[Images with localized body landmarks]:
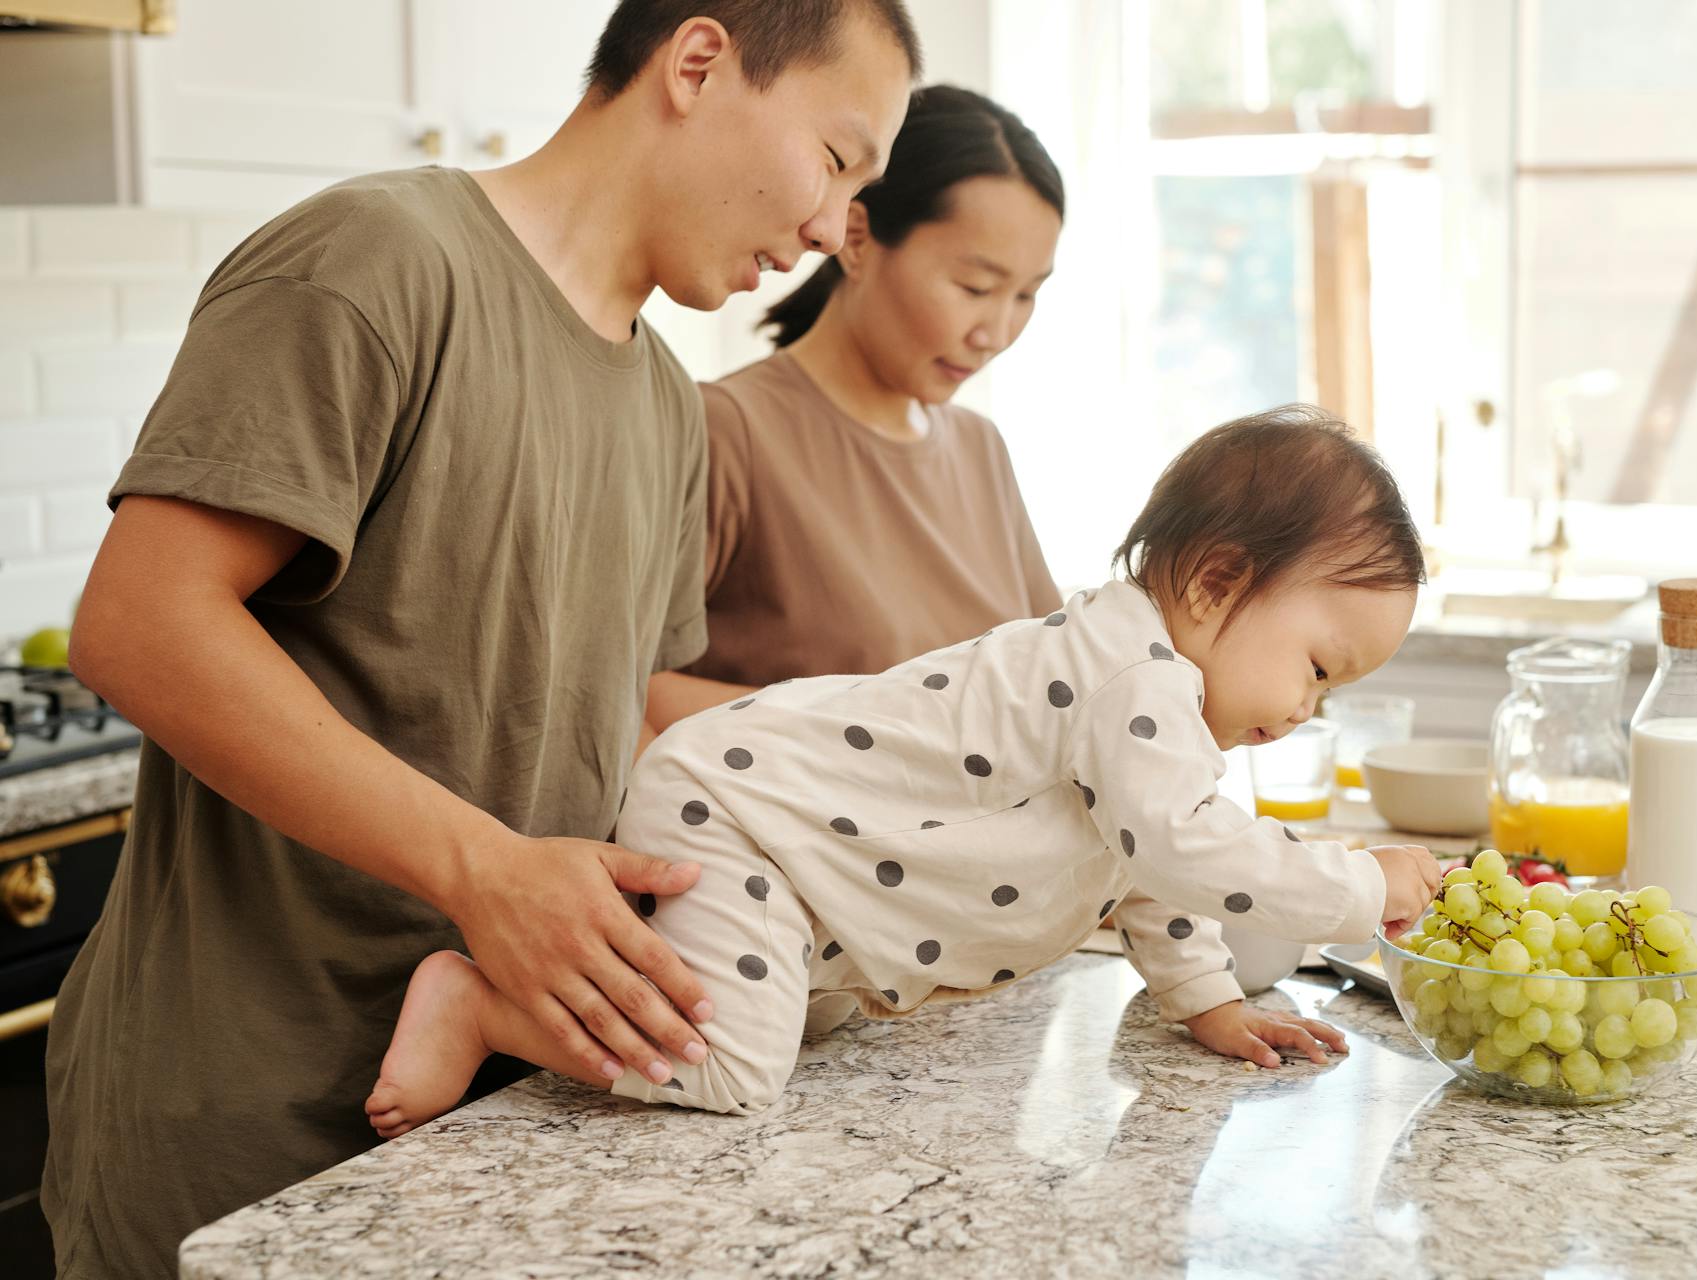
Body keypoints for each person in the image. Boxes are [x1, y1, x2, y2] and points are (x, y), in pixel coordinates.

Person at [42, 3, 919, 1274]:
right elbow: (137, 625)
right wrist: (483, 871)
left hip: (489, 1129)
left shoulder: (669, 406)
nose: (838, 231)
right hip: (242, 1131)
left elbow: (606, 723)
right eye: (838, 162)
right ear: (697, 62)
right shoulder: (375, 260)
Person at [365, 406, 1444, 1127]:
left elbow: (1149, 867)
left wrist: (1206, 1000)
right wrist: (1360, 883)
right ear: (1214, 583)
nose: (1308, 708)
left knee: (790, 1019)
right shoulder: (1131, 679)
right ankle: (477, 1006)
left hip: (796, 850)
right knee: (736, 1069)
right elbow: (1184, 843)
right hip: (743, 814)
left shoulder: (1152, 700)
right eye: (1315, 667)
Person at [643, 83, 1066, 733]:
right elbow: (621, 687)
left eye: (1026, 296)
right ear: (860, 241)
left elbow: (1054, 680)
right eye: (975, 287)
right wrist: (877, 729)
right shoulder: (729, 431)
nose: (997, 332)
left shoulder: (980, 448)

--

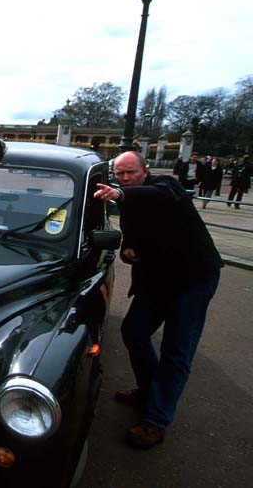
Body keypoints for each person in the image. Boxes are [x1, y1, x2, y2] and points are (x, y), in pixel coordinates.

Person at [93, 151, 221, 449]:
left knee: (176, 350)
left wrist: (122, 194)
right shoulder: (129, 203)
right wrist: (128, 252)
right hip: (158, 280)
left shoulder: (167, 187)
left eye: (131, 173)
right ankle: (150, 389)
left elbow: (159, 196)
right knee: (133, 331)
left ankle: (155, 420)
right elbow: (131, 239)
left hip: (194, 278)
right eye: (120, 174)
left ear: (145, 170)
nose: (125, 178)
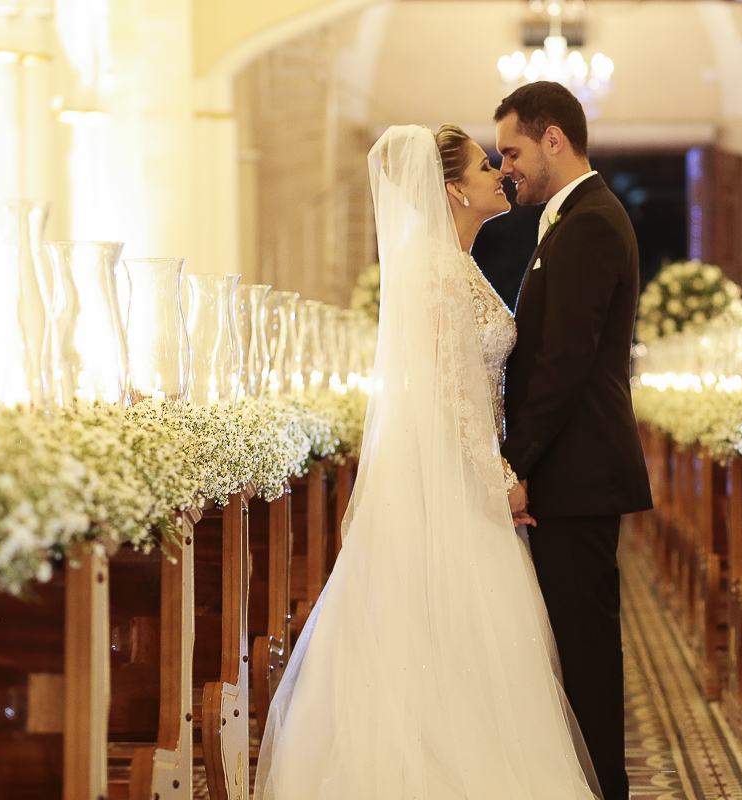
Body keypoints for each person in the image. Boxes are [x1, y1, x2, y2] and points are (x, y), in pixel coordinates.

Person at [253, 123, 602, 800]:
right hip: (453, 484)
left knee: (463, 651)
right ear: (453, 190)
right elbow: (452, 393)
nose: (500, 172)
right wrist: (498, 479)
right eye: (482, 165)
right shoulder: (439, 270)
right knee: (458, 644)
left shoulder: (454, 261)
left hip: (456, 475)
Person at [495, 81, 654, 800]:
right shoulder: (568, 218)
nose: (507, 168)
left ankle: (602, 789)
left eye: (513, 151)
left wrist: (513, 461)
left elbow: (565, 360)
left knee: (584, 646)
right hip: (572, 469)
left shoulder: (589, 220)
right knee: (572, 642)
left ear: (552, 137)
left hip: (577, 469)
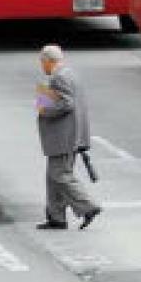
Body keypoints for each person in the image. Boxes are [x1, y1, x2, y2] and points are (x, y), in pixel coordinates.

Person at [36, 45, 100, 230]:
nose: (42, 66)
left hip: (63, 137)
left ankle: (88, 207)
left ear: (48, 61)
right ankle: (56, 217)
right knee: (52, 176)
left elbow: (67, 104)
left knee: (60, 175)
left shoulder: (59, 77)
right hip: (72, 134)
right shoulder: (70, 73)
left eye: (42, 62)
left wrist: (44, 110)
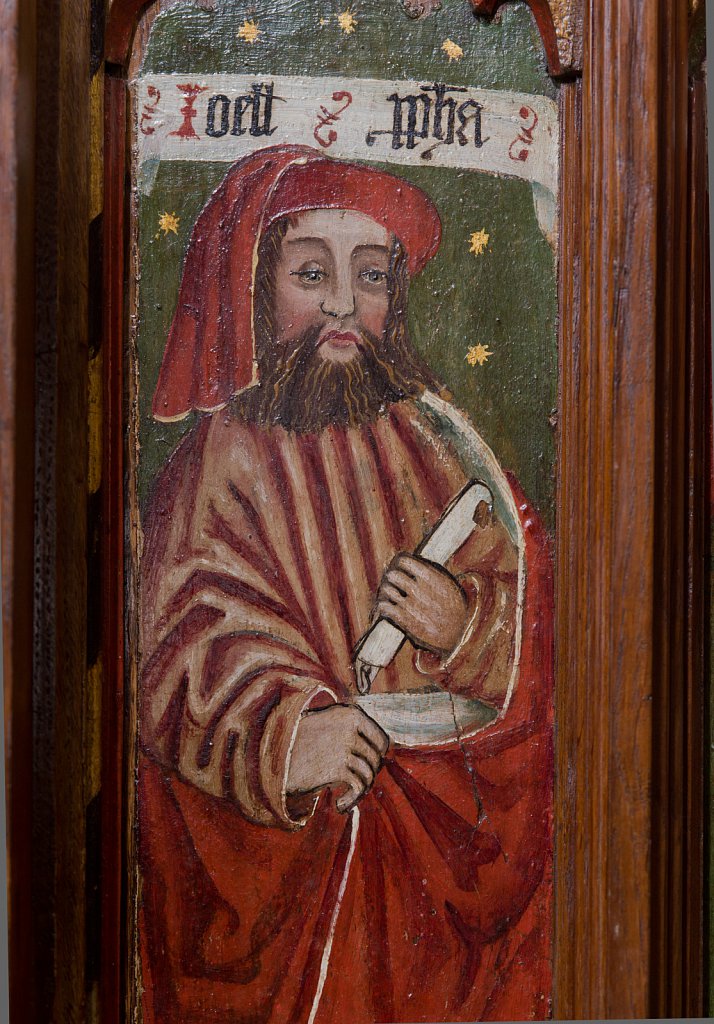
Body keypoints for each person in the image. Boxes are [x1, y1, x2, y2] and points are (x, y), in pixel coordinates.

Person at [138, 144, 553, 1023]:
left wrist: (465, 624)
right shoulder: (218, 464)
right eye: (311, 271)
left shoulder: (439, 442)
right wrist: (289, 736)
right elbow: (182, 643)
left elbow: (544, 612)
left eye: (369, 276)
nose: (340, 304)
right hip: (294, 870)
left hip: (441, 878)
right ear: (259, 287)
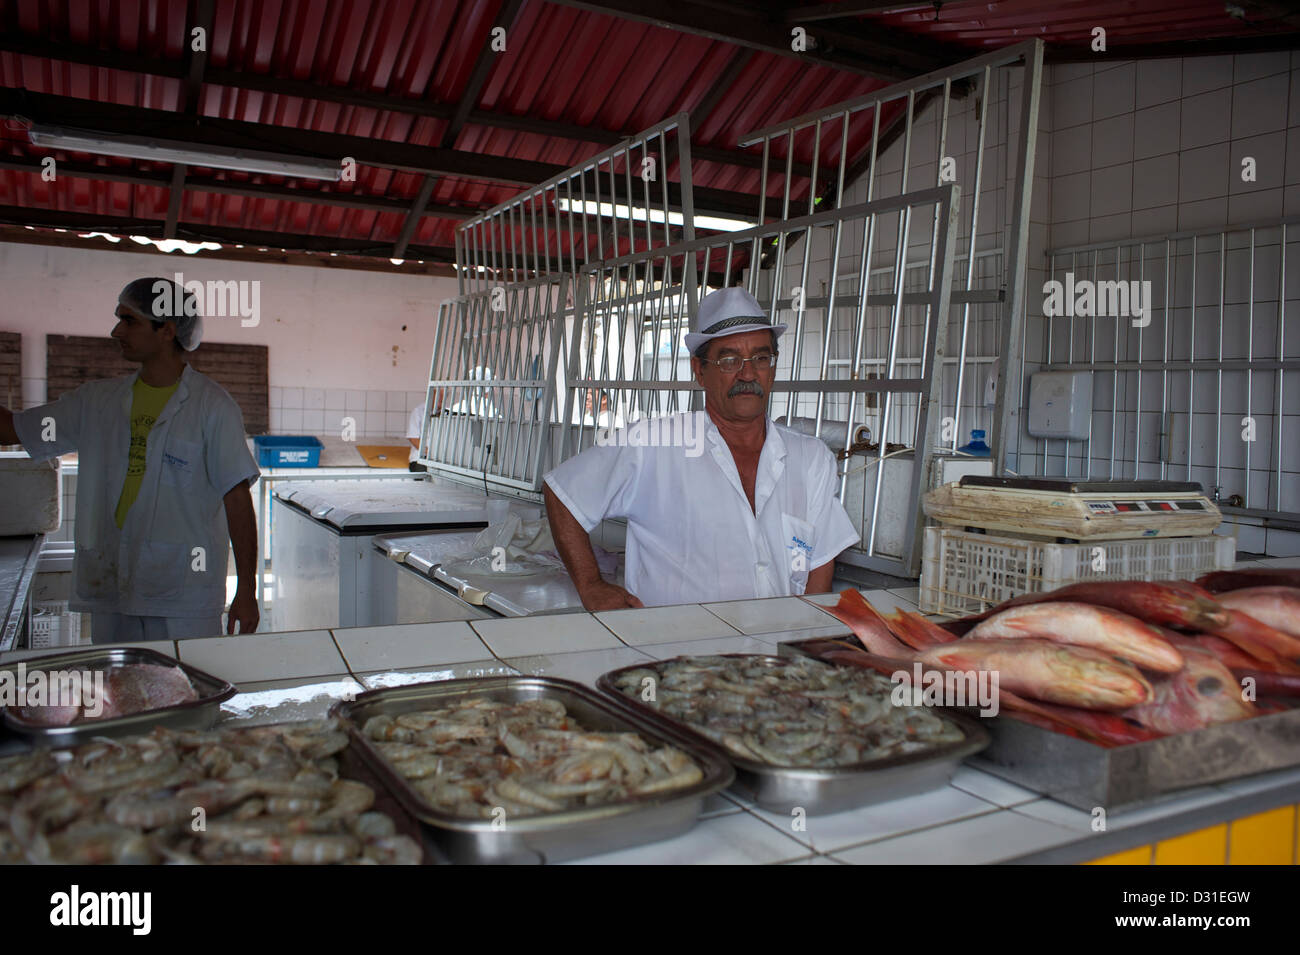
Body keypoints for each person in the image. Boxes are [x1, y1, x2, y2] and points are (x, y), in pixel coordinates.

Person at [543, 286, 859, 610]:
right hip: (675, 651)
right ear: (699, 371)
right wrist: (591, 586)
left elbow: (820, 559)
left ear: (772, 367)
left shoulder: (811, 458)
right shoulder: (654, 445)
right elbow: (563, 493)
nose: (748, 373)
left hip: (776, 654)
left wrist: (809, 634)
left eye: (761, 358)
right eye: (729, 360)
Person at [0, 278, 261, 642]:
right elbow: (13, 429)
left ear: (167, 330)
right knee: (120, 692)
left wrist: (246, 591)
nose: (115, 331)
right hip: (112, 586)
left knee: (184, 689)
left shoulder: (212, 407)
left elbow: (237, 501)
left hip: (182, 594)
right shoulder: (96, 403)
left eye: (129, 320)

[EXERCISE BRIEF]: From the records above, quote word for word only the lines beginning at the line that has "right eye: (120, 174)" and stopping after the line that has "right hip: (675, 651)". Omit the pictures.

[RESPONSE]:
right eye: (120, 174)
left ear: (145, 170)
nose: (125, 178)
Body keypoints for each person in the image. Boxes are [x1, y1, x2, y2] and points are (x, y), in pixel coordinates.

Person at [253, 123, 602, 800]:
right hip: (453, 484)
left knee: (463, 651)
right ear: (453, 190)
right elbow: (452, 393)
nose: (500, 172)
right wrist: (498, 479)
right eye: (482, 165)
right shoulder: (439, 270)
right knee: (458, 644)
left shoulder: (454, 261)
left hip: (456, 475)
Person at [495, 81, 654, 800]:
right shoulder: (568, 218)
nose: (507, 168)
left ankle: (602, 789)
left eye: (513, 151)
left wrist: (513, 461)
left elbow: (565, 360)
left knee: (584, 646)
right hip: (572, 469)
left shoulder: (589, 220)
right knee: (572, 642)
left ear: (552, 137)
left hip: (577, 469)
Body keypoints for each person in the image. Boxes are [x1, y1, x2, y2] and points are (x, y), in pixel coordinates.

Person at [36, 45, 100, 230]:
nose: (42, 66)
left hip: (63, 137)
left ankle: (88, 207)
left ear: (48, 61)
right ankle: (56, 217)
right knee: (52, 176)
left elbow: (67, 104)
left knee: (60, 175)
left shoulder: (59, 77)
right hip: (72, 134)
right shoulder: (70, 73)
left eye: (42, 62)
left wrist: (44, 110)
Body keypoints for each person in the image. Boxes are [x1, y1, x2, y2] and points are (x, y), in pixel coordinates.

Person at [138, 144, 553, 1023]:
left wrist: (465, 624)
right shoulder: (218, 464)
right eye: (311, 271)
left shoulder: (439, 442)
right wrist: (289, 736)
right elbow: (182, 643)
left elbow: (544, 612)
left eye: (369, 276)
nose: (340, 304)
right hip: (294, 870)
left hip: (441, 878)
right ear: (259, 287)
Body keypoints for each person in the image. Boxes are [x1, y1, x2, y2] and points are (x, y), in pixel coordinates.

Person at [543, 286, 859, 610]:
right hip: (675, 651)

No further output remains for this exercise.